Butachlor is a systemic herbicide widely applied on wheat, rice, beans, and different other crops, and is frequently detected in groundwater, surface water, and soil. Therefore, it is necessary to investigate the potential adverse health risks and the underlying mechanisms of hepatotoxicity caused by exposure to butachlor in invertebrates, other nontarget animals, and public health. For this reason, a total of 20 mice were obtained and randomly divided into two groups. The experimental mice in one group were exposed to butachlor (8 mg/kg) and the mice in control group received normal saline. The liver tissues were obtained from each mice at day 21 of the trial. Results indicated that exposure to butachlor induced hepatotoxicity in terms of swelling of hepatocyte, disorders in the arrangement of hepatic cells, increased concentrations of different serum enzymes such as alkaline phosphate (ALP) and aspartate aminotransferase (AST).

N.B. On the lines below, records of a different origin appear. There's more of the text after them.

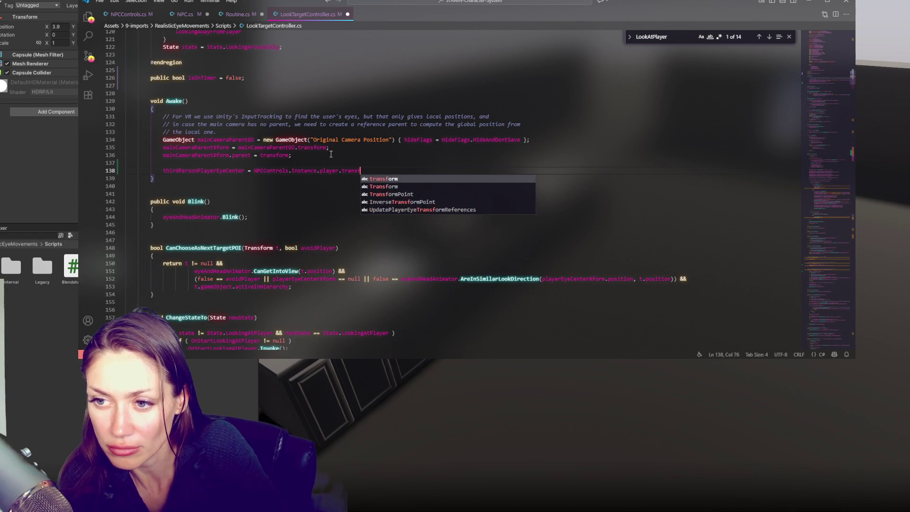
left_click(27, 135)
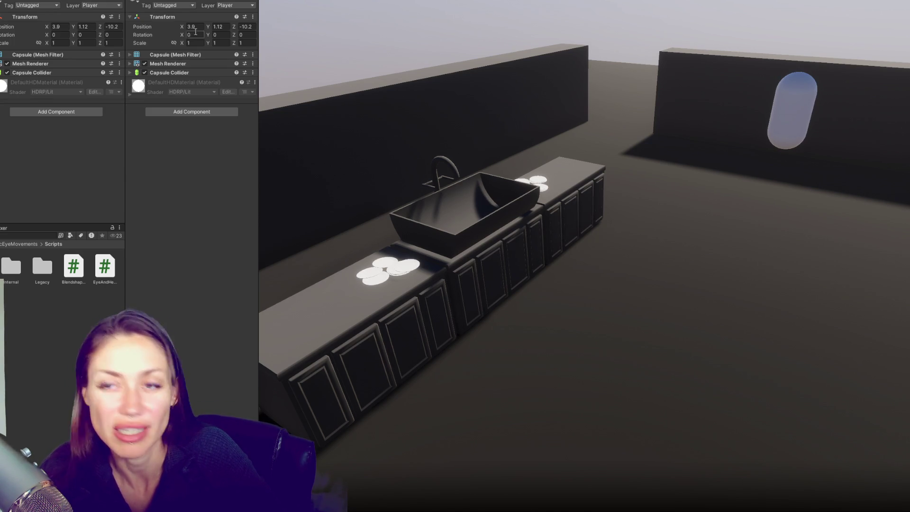
Enter Play mode, check the NPC's Third Person Player Eye Center field, and select the Player capsule.
key("ctrl+p")
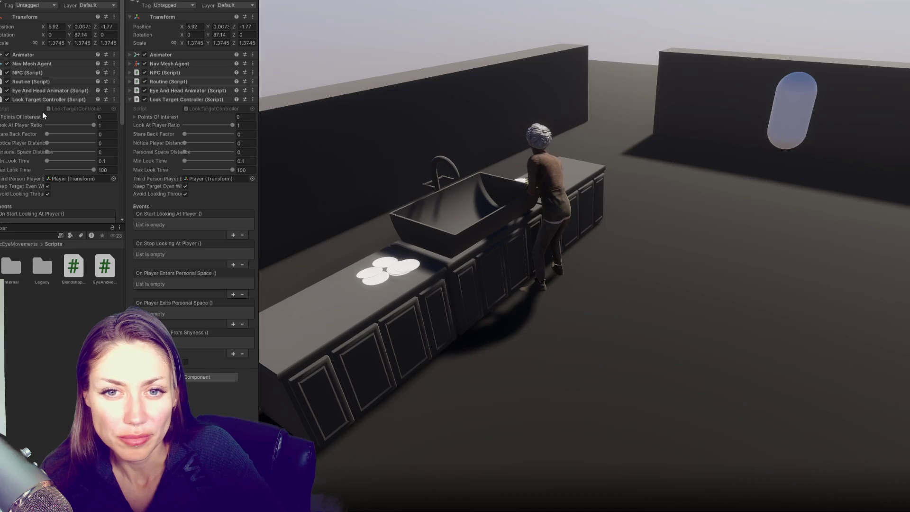
scroll(38, 157, "down", 2)
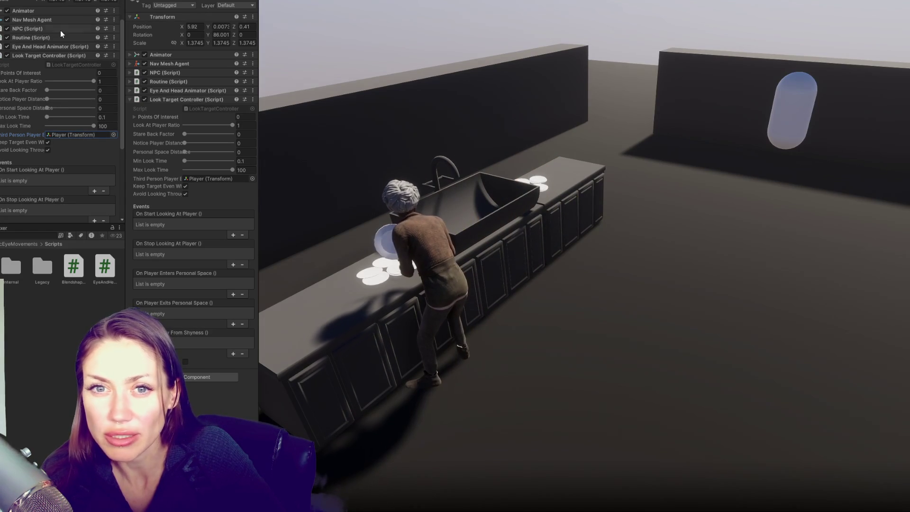
double_click(211, 178)
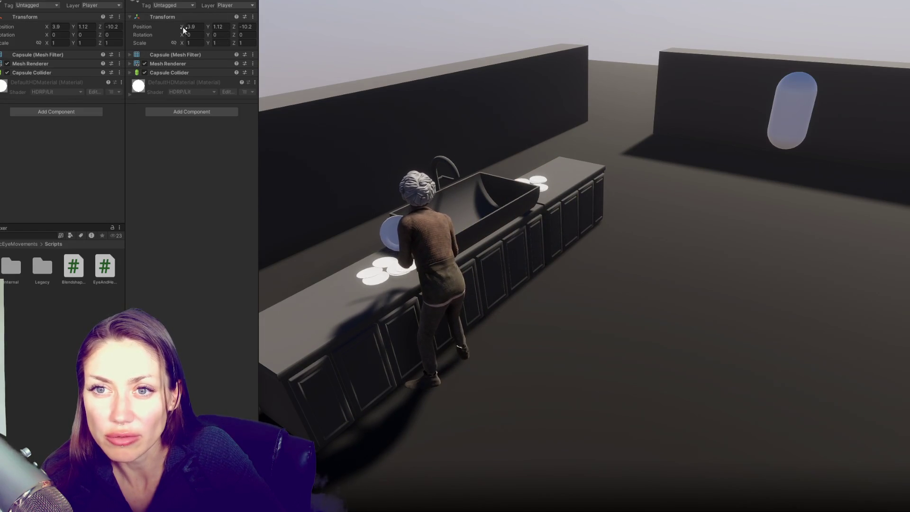
Move the Player capsule around the NPC, setting Z to -1.54 and dragging it near and away.
left_click_drag(181, 25, 178, 24)
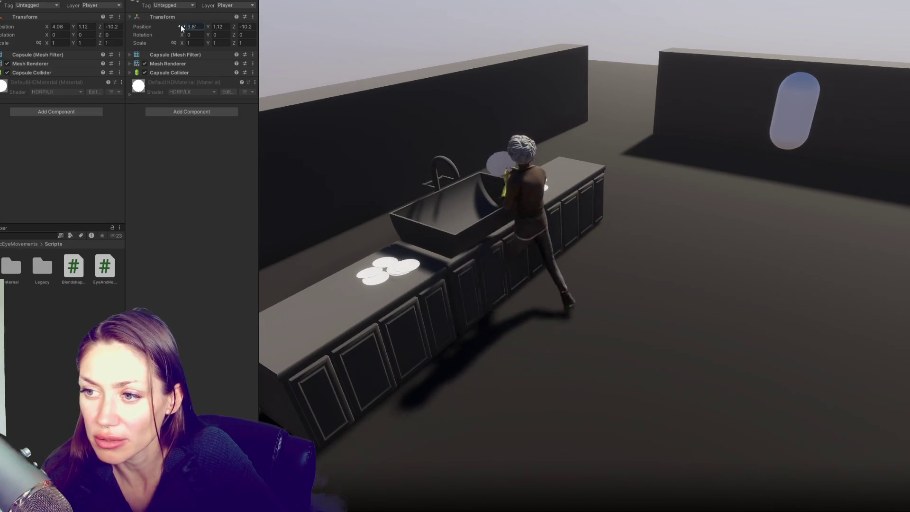
mouse_move(233, 26)
left_mouse_down()
mouse_move(189, 38)
mouse_move(308, 36)
mouse_move(276, 50)
mouse_move(314, 35)
mouse_move(307, 39)
left_mouse_up()
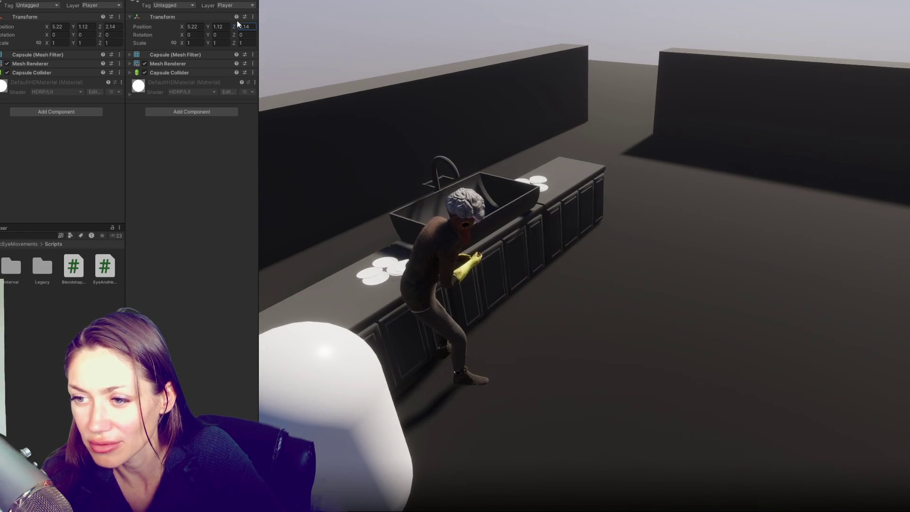
type("-1.54")
key("Return")
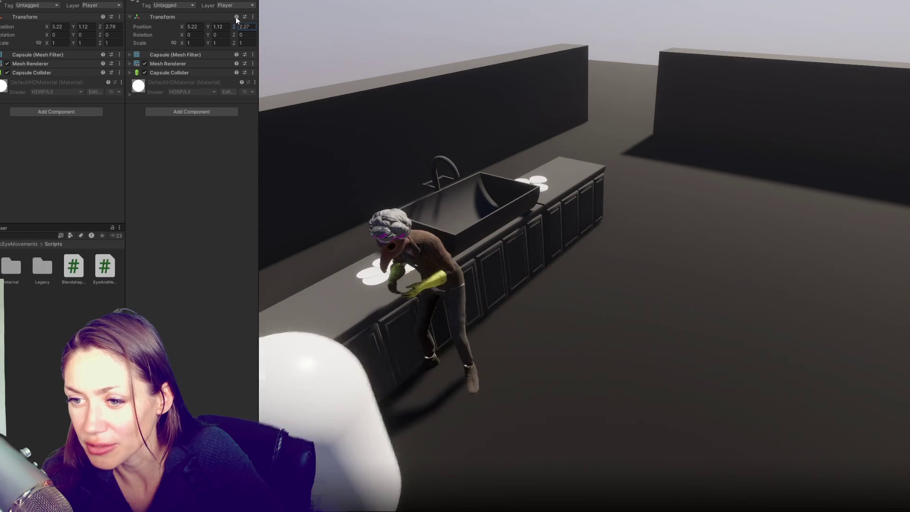
left_click_drag(233, 27, 219, 27)
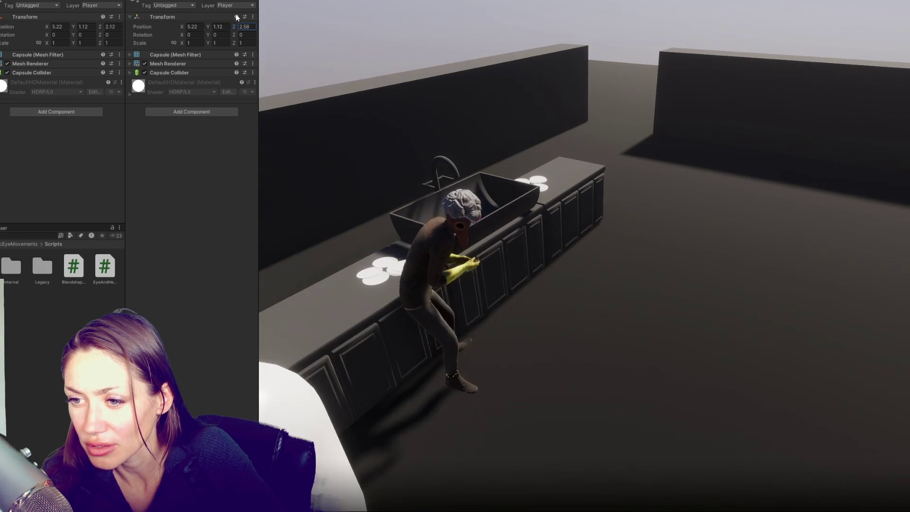
left_click_drag(234, 26, 212, 25)
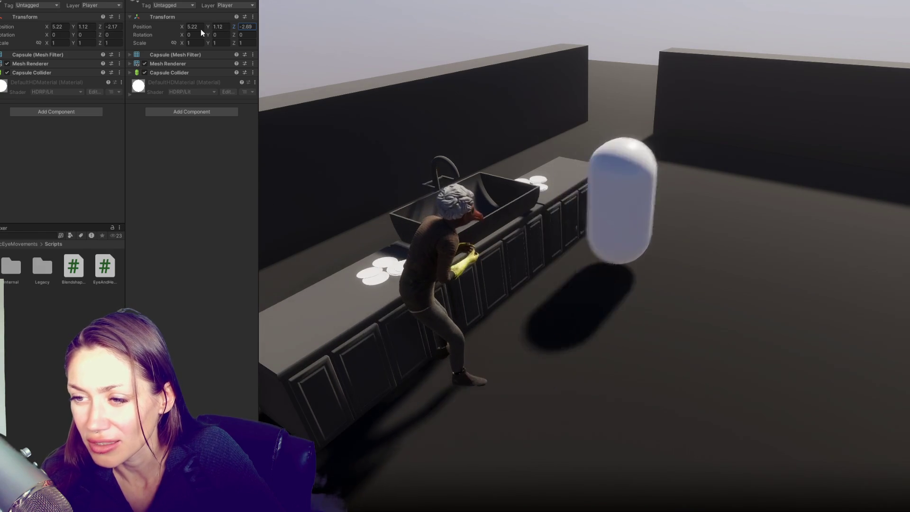
mouse_move(234, 26)
left_mouse_down()
mouse_move(119, 36)
mouse_move(232, 29)
left_mouse_up()
key("alt+Tab")
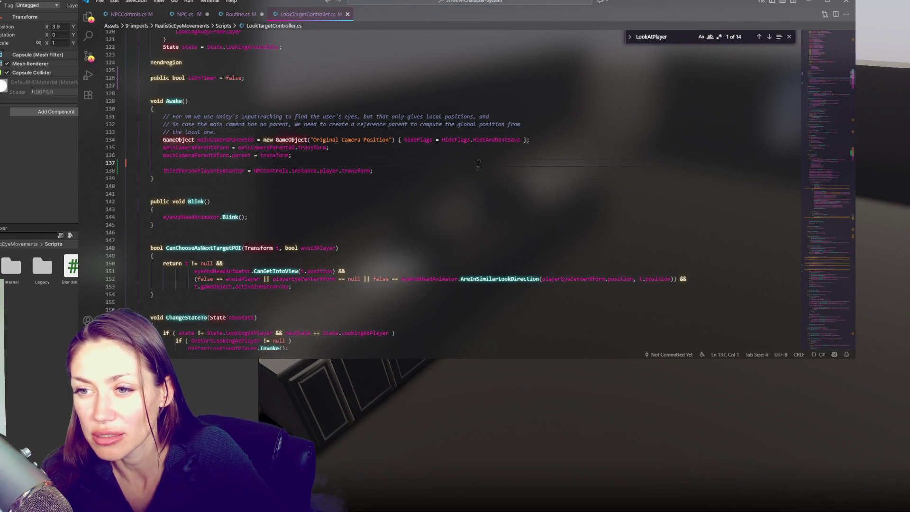
Bring the Awake method of LookTargetController.cs into view, glancing at Routine.cs.
key("ctrl+z")
left_click(241, 15)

The results on the mechanisms of liver toxicity indicated that butachlor induced overexpression of Apaf-1, Bax, Caspase-3, Caspase-9, Cyt-c, p53, Beclin-1, ATG-5, and LC3, whereas decreases the expression of Bcl-2 and p62 suggesting abnormal processes of apoptosis and autophagy. Results on different metabolites (61 differential metabolites) revealed upregulation of PE and LysoPC, whereas downregulation of SM caused by butachlor exposure in mice led to the disruption of glycerophospholipids and lipid metabolism in the liver. The results of our experimental research indicated that butachlor induces hepatotoxic effects through disruption of lipid metabolism, abnormal mechanisms of autophagy, and apoptosis that provides new insights into the elucidation of the mechanisms of hepatotoxicity in mice induced by butachlor.